Mélange adultère de tout :
De la fortune et pas le sou,
De l'énergie et pas de force,
La Liberté mais une entorse,
Du cœur, du cœur ! de l'âme, non —
Des amis, pas un compagnon,
De l'idée et pas une idée,
De l'amour et pas une aimée,
La paresse et pas le repos.
Vertus chez lui furent défaut,
Ame blasée inassouvie,
Mort, mais pas guéri de la vie,
Gâcheur de vie hors de propos,
Le corps à sec et la tête ivre,
Espérant, niant l'avenir.
Il mourut en s'attendant vivre
Et vécut s'attendant mourir.
 
Les Amours Jaunes (Vanier, 1891). 
Bibliographie : Henri Clouard, Histoire de la littérature française, du symbolisme à nos jours (Albin Michel, 1947). – Robert Sabatier, Histoire de la poésie française, la poésie du XXe siècle (Albin Michel, 1982). - René Martineau, Tristan Corbière (Mercure de France, 1904). 
 
 
Au vieux Roscoff
 
Berceuse en Nord-Ouest mineur
 
 
Trou de flibustiers, vieux nid
À corsaires ! — dans la tourmente,
Dors ton bon somme de granit
Sur tes caves que le flot hante…

Ronfle à la mer, ronfle à la brise ;
Ta corne dans la brume grise,
Ton pied marin dans les brisans…
— Dors : tu peux fermer ton œil borgne
Ouvert sur le large, et qui lorgne
Les Anglais, depuis trois cents ans.

— Dors, vieille coque bien ancrée ;
Les margats et les cormorans
Tes grands poètes d’ouragans
Viendront chanter à la marée…

— Dors, vieille fille-à-matelots ;
Plus ne te soûleront ces flots
Qui te faisaient une ceinture
Dorée, aux nuits rouges de vin,
De sang, de feu ! — Dors… Sur ton sein
L’or ne fondra plus en friture.

— Où sont les noms de tes amants…
— La mer et la gloire étaient folles ! —
Noms de lascars ! noms de géants !
Crachés des gueules d’espingoles…

Où battaient-ils, ces pavillons,
Écharpant ton ciel en haillons !…
— Dors au ciel de plomb sur tes dunes…
Dors : plus ne viendront ricocher
Les boulets morts, sur ton clocher
Criblé — comme un prunier — de prunes…

— Dors : sous les noires cheminées,
Écoute rêver tes enfants,
Mousses de quatre-vingt-dix ans,
Épaves des belles années…
(...)
Il dort ton bon canon de fer,
À plat-ventre aussi dans sa souille,
Grêlé par les lunes d’hyver…
Il dort son lourd sommeil de rouille.
— Va : ronfle au vent, vieux ronfleur,
Tiens toujours ta gueule enragée
Braquée à l’Anglais !… et chargée
De maigre jonc-marin en fleur
 
     
 
Tristan Corbière (1845-1875). Les Amours Jaunes (1891).
 
 
Heures
 
Aumône au malandrin en chasse
Mauvais œil à l’œil assassin !
Fer contre fer au spadassin !
— Mon âme n’est pas en état de grâce ! —

Je suis le fou de Pampelune,
J’ai peur du rire de la Lune,
Cafarde, avec son crêpe noir…
Horreur ! tout est donc sous un éteignoir.
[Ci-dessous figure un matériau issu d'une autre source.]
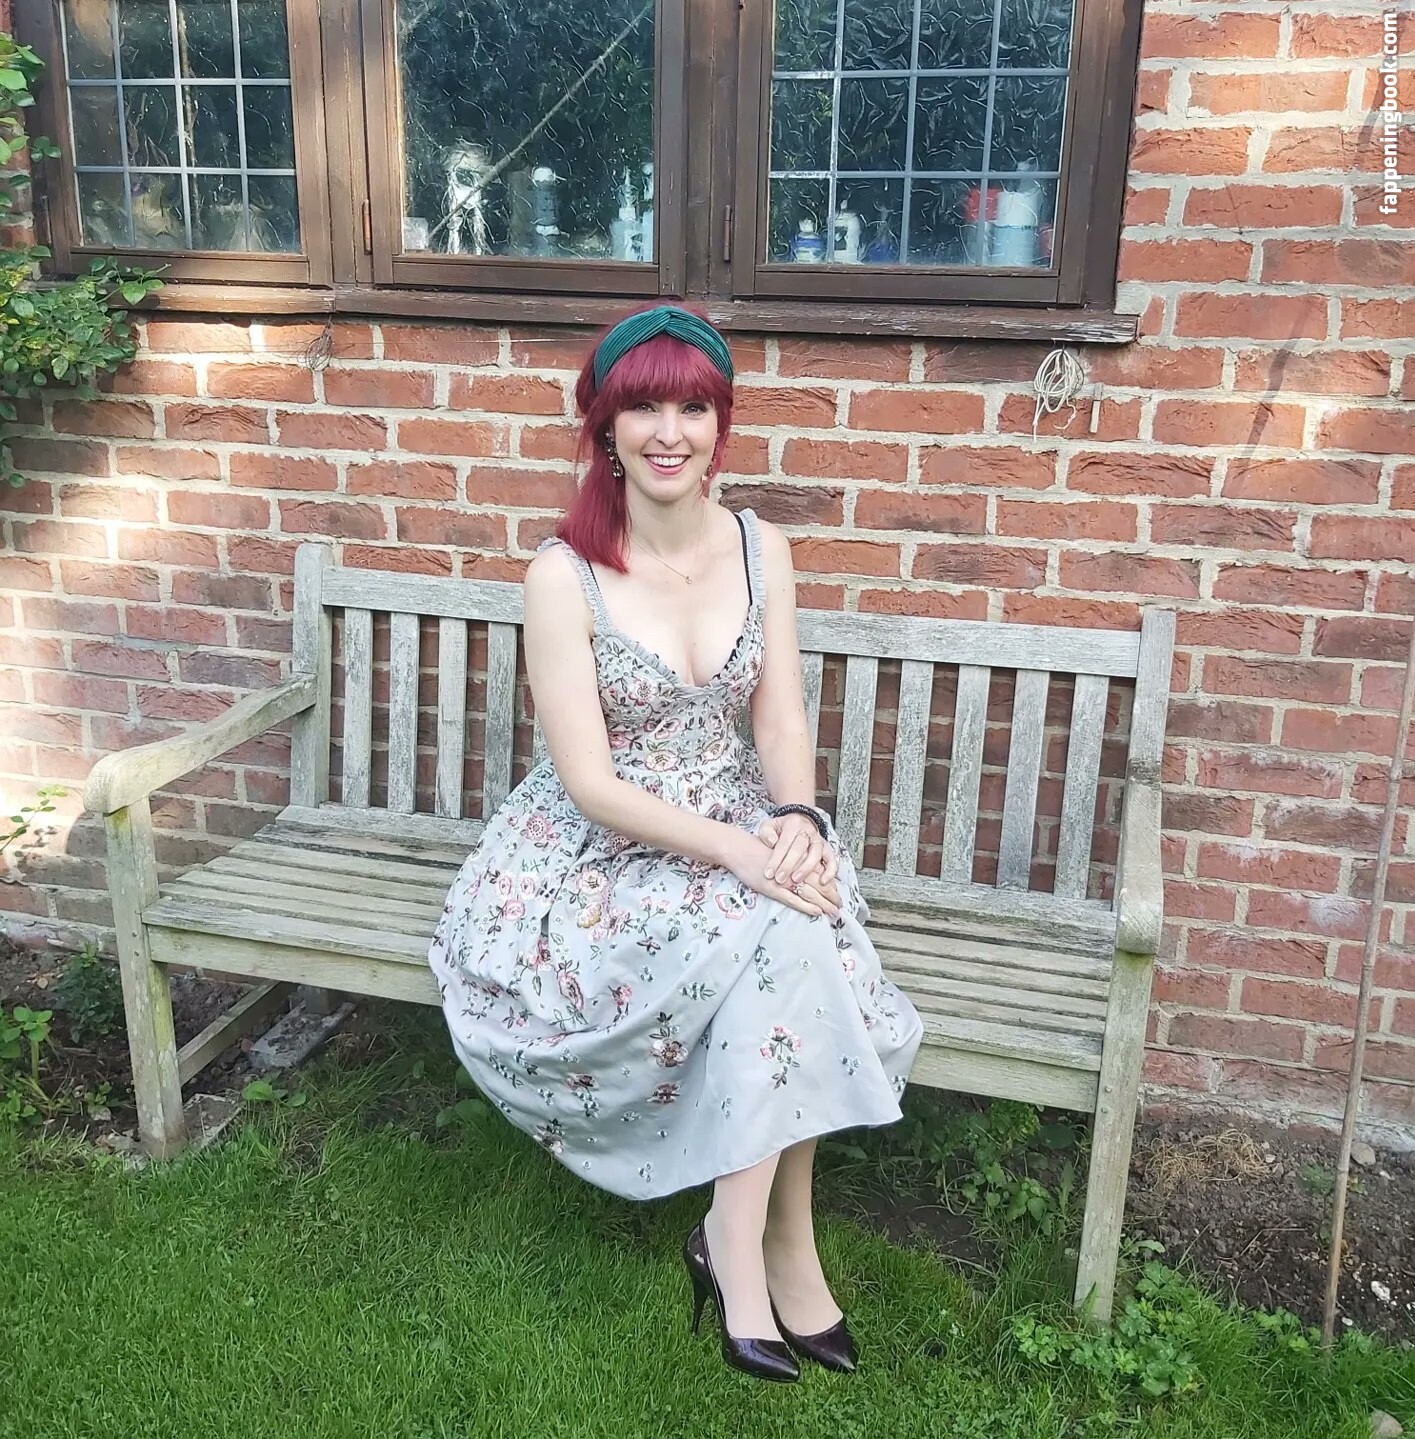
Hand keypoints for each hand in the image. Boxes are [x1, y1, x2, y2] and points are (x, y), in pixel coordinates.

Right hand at [719, 826, 841, 918]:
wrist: (738, 847)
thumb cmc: (756, 849)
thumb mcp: (777, 852)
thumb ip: (791, 861)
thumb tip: (802, 871)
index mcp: (796, 859)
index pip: (819, 874)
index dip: (830, 886)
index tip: (838, 896)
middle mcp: (793, 869)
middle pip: (819, 884)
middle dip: (831, 897)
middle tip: (840, 908)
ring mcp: (783, 880)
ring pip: (810, 893)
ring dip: (824, 904)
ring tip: (834, 913)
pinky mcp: (772, 888)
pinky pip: (793, 899)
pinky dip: (806, 906)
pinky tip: (817, 911)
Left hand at [757, 812, 838, 893]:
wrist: (800, 821)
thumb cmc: (782, 828)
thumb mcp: (770, 825)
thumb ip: (766, 833)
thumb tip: (771, 842)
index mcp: (792, 825)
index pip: (784, 843)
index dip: (776, 859)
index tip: (769, 873)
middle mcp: (808, 832)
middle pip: (799, 848)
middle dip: (789, 865)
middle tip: (780, 879)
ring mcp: (819, 841)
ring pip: (816, 854)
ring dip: (806, 868)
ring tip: (796, 880)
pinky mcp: (827, 850)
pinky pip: (832, 860)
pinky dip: (829, 871)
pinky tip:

J’entends comme un bruit de crécelle…
C’est la male heure qui m’appelle.
Dans le creux des nuits tombe : un glas… deux glas

J’ai compté plus de quatorze heures…
L’heure est une larme — Tu pleures,
Mon cœur !… Chante encor, va — Ne compte pas.
 
     
 
Tristan Corbière (1845-1875). Les Amours Jaunes (1891).